Melissa Deane, a 39-year-old mother of five and nurse in Blackstone, Virginia, who has fostered and adopted LGBTQ+ youth, says that if parents haven’t been supportive, it’s not too late to change and do better. “Sometimes parents think that their child may be too young to be thinking about how they identify or that this came out of nowhere, but it’s important to keep an open mind and remember that their child may have been thinking about this for a long time.”
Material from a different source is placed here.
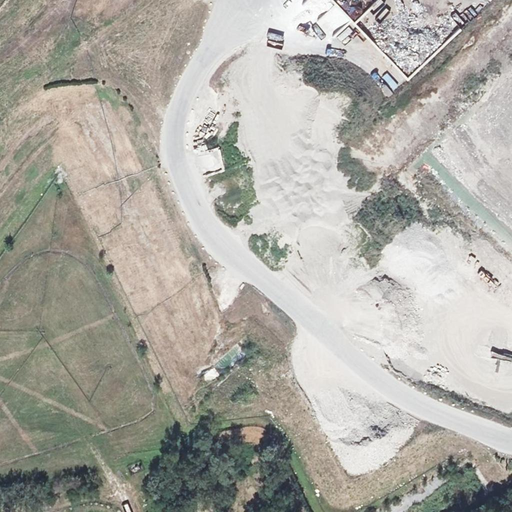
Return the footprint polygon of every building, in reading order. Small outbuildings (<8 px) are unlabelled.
[(185,41),(191,50),(203,43),(197,33),(185,41)] [(440,66),(445,62),(435,51),(430,55),(440,66)] [(405,64),(392,76),(409,95),(422,83),(405,64)] [(177,65),(172,78),(179,81),(184,68),(177,65)] [(312,258),(327,250),(321,239),(306,247),(312,258)] [(313,257),(298,266),(316,295),(331,286),(313,257)]
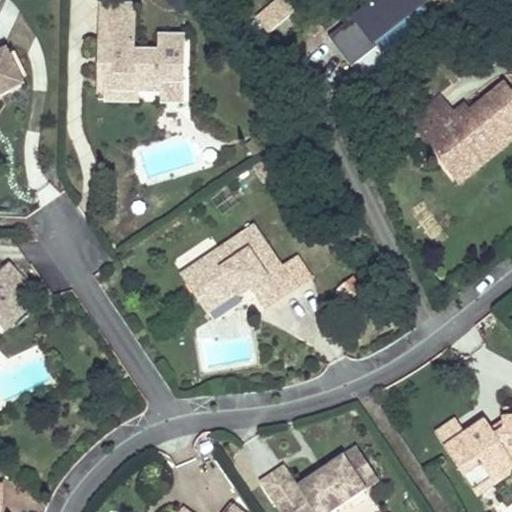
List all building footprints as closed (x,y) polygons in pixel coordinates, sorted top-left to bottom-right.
[(346,77),(423,8),(415,0),(376,0),(321,49),(346,77)] [(136,3),(97,6),(97,105),(141,105),(140,94),(163,94),(163,106),(186,107),(188,35),(159,36),(161,52),(136,50),(136,3)] [(0,75),(26,63),(9,27),(0,30),(0,75)] [(458,183),(511,136),(511,88),(501,71),(454,111),(440,90),(411,111),(458,183)] [(264,136),(250,145),(255,154),(270,145),(264,136)] [(256,224),(182,274),(207,317),(253,292),(266,312),(314,279),(297,257),(283,266),(256,224)] [(0,277),(0,326),(5,332),(28,312),(19,301),(32,290),(12,267),(0,277)] [(511,416),(500,417),(501,431),(492,436),(482,420),(463,435),(453,420),(435,433),(459,472),(478,497),(509,476),(511,475),(511,416)] [(344,417),(331,425),(352,460),(365,452),(344,417)] [(331,425),(269,463),(290,498),(352,460),(331,425)] [(185,511),(195,500),(209,511),(225,511),(235,500),(223,490),(228,485),(212,472),(193,495),(195,497),(193,498),(162,473),(139,501),(152,511),(185,511)] [(233,511),(240,504),(235,500),(225,511),(233,511)]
When Deane’s 13-year old daughter joined their family, she had previously experienced rejection and harassment over her gender identity, but after being in a supportive space, Deane saw a remarkable shift. “My daughter’s anxiety decreased, her suicidal ideation subsided, she is more expressive, making friends, and is closer with her siblings. If my daughter can make this progress in our home, I hope unsupportive caregivers will consider the harm they may be causing and place their children’s well-being first by accepting their LGBTQ identity.”
Using the correct pronouns and preferred names is another way to be affirming. A study published in the Journal of Adolescent Health found that using someone’s chosen name reduces the risk of suicidal ideation and depression in queer youth. “Even if parents are still trying to understand or are unsure of what things mean, using correct pronouns shows your child that you are trying,” says Deane.
It can also be a way for allies to show support. Josh Meredith, chief of staff at Born This Way Foundation, says when allies introduce themselves using their pronouns this can help queer youth feel safer in sharing how they identify. “This is an incredibly simple, free, and impactful act of kindness that an ally can start implementing right away. Even if you are not transgender or nonbinary, the act of sharing your pronouns tells those young people, you matter, your identity is valued, and I’m here to support you.”
Supportive spaces also need to be more than just “tolerant”-they need to be affirming. Carly*, an 18-year-old high school senior in Colorado, says that although their family is not overtly homophobic/transphobic, home is not an affirming space where Carly can be really open about their gender identity (Carly has shared some of how they identify with their parents). “It can be super isolating not to be able to talk openly with my parents about being queer,” says Carly.
Carly also cautions that LGBTQ+ youth who don’t receive support at home may look for it in other ways. “Queer kids who are isolated at home may end up seeking acceptance in other unhealthy or even dangerous places-and can be preyed on by other people.” Studies show that substance abuse is two to four times higher among LGBTQ+ youth than their straight, cisgender peers.
But despite ongoing challenges, many queer teens still feel hopeful that things will change and get better. Carly describes having a supportive group of friends and says there are more resources now for LGBTQ+ youth than ever before.
LGBTQ+ virtual programs-which many organizations expanded during the pandemic-help crucial services be more accessible. These online supports include virtual LGBTQ+ summer camps, remote PRIDE events, virtual proms, different support groups, online summits, as well as art and culture events.
“Despite the challenges-and they can be daunting-I do feel hope. I see things changing,” says Reese. “I want LGBTQ kids to know that even when things are really hard, they are still changing for the better-and that you matter.”
LGBTQ+ youth and caregivers looking for support can contact TheTrevorProject.org, The Gay, Lesbian, Bisexual, and Transgender National Hotline, Family Equality Council, Trans Lifeline, PLFAG, Born This Way Foundation, TextCrisesline.org, Please Stay, itgetsbetter.org and Qchatspace.org
*Last names have been withheld for privacy.